##### Extract provided

On the morning in question Mr. Stepp began mowing the hay, and, after he had gone about three rounds, her husband and son started for the hayfield. Their home was situated a quarter and a half-quarter from the hayfield. After Stepp started to running the mower in the hayfield, the witness heard her husband and son talking. They said that they were not going to let him cut the hay, because he had rented it to them. When she first saw Mr. Stepp and her husband fighting, they had nothing in their hands, and Noble was just standing there looking on. She saw her husband knock Mr. Stepp down, and then saw Mr. Stepp knock her husband down. Neither one of them had any weapons. They were just fighting with their fists. Her husband and son had left home with their hoes that morning, but did not have them when they commenced to fight.

##########
##### Supplied data

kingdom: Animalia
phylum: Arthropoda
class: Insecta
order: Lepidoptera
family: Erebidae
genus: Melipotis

##########
##### Supplied data

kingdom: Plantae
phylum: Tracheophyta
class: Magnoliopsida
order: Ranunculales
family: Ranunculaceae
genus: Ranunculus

##########
##### Supplied data

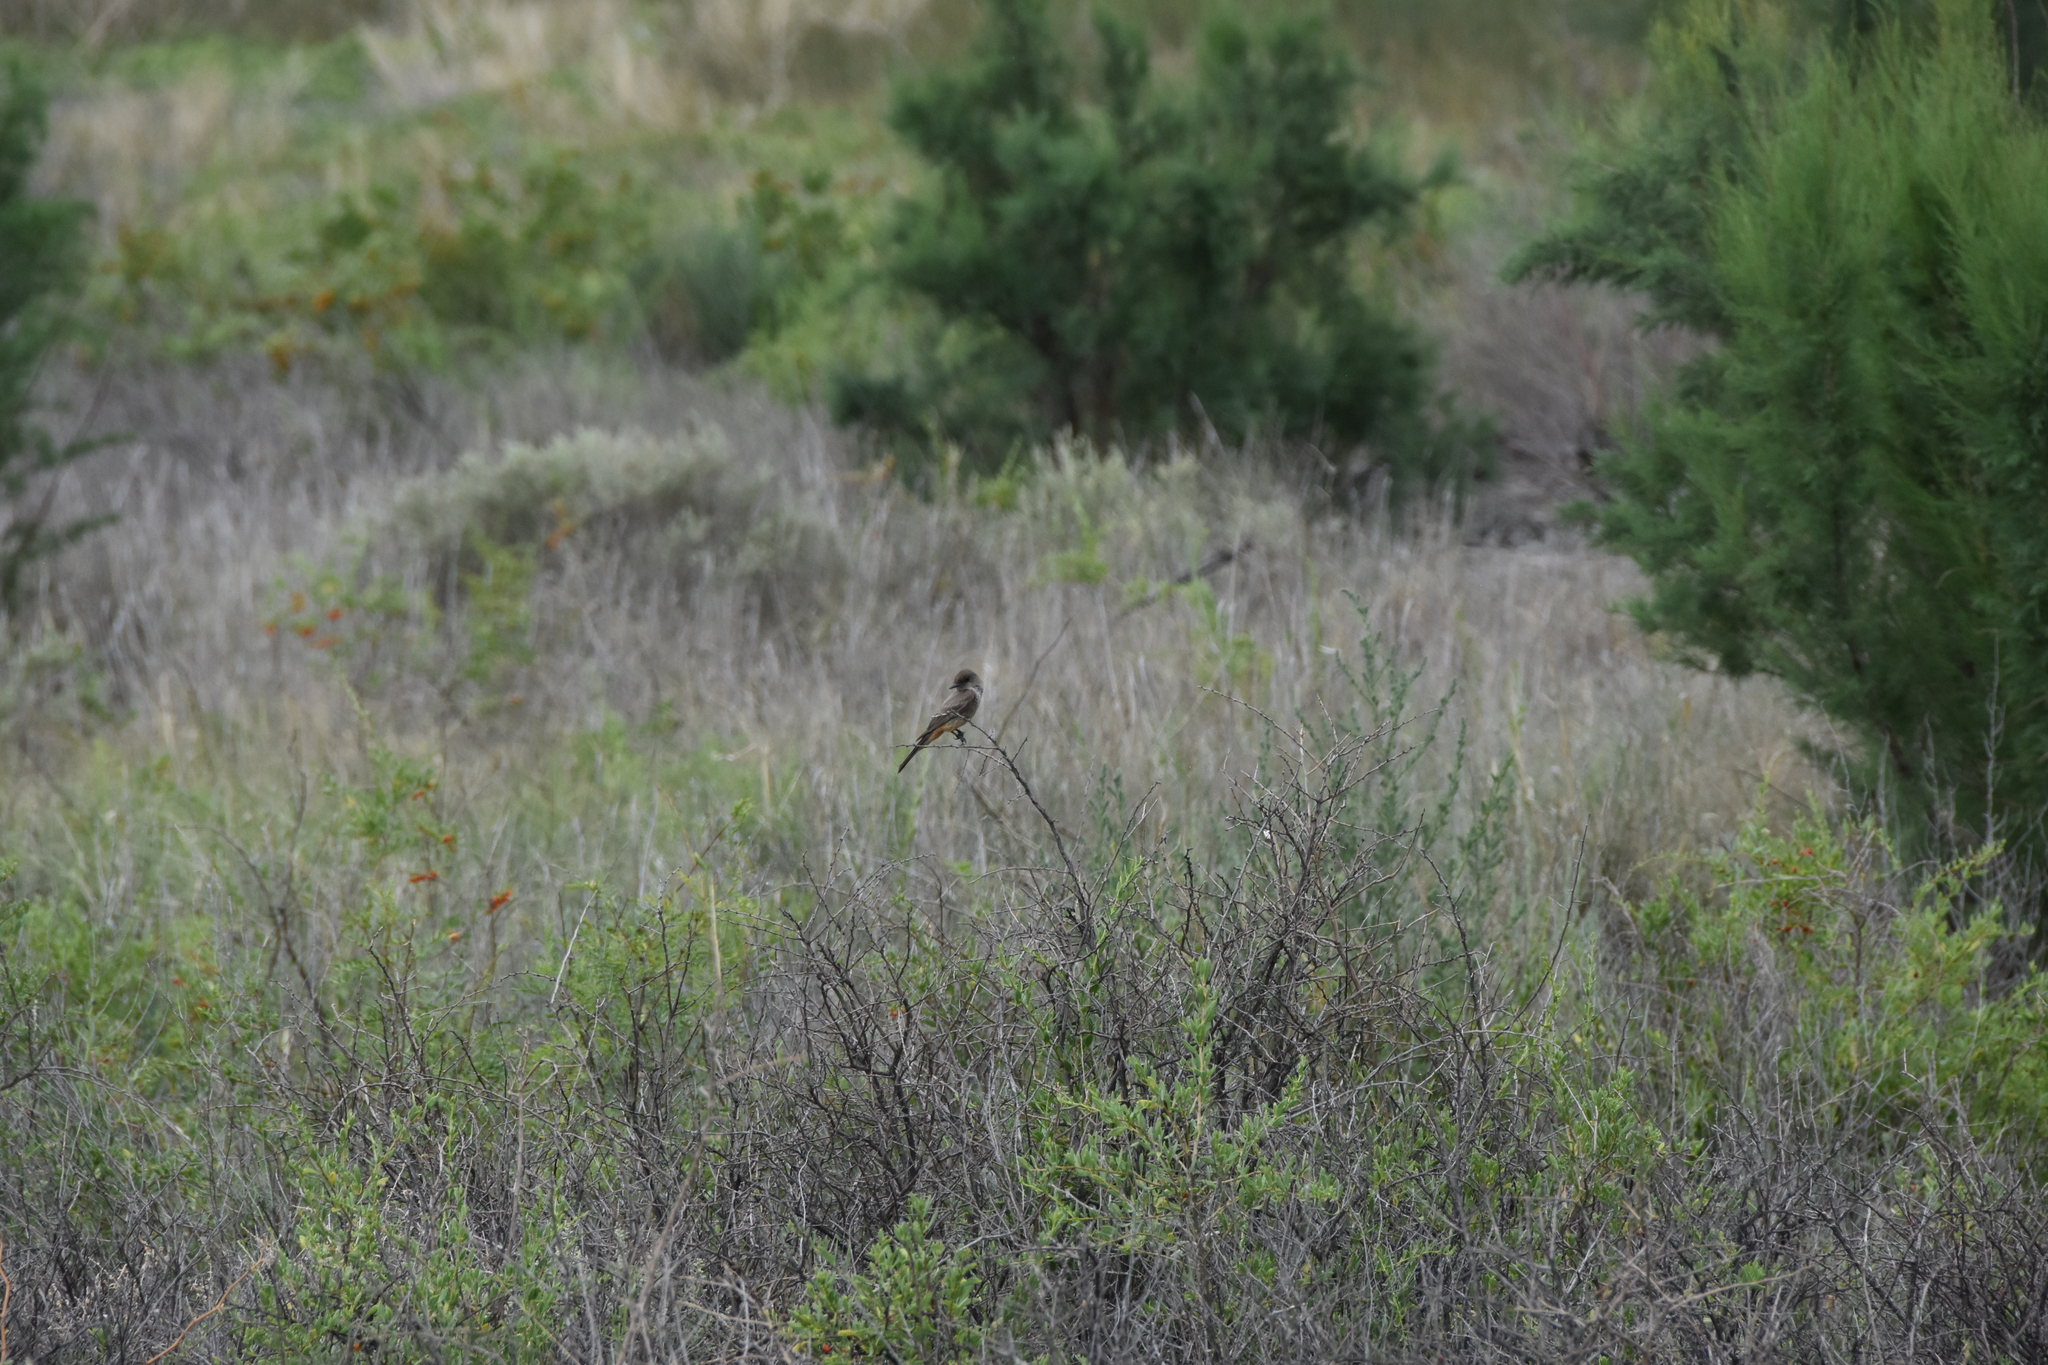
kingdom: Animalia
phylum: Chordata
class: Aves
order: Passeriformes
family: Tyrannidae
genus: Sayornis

##########

Print the hayfield passage word for word, starting at "On the morning" and ending at "commenced to fight.". The material after the hayfield passage stands apart from it.

Answer for this exercise:
On the morning in question Mr. Stepp began mowing the hay, and, after he had gone about three rounds, her husband and son started for the hayfield. Their home was situated a quarter and a half-quarter from the hayfield. After Stepp started to running the mower in the hayfield, the witness heard her husband and son talking. They said that they were not going to let him cut the hay, because he had rented it to them. When she first saw Mr. Stepp and her husband fighting, they had nothing in their hands, and Noble was just standing there looking on. She saw her husband knock Mr. Stepp down, and then saw Mr. Stepp knock her husband down. Neither one of them had any weapons. They were just fighting with their fists. Her husband and son had left home with their hoes that morning, but did not have them when they commenced to fight.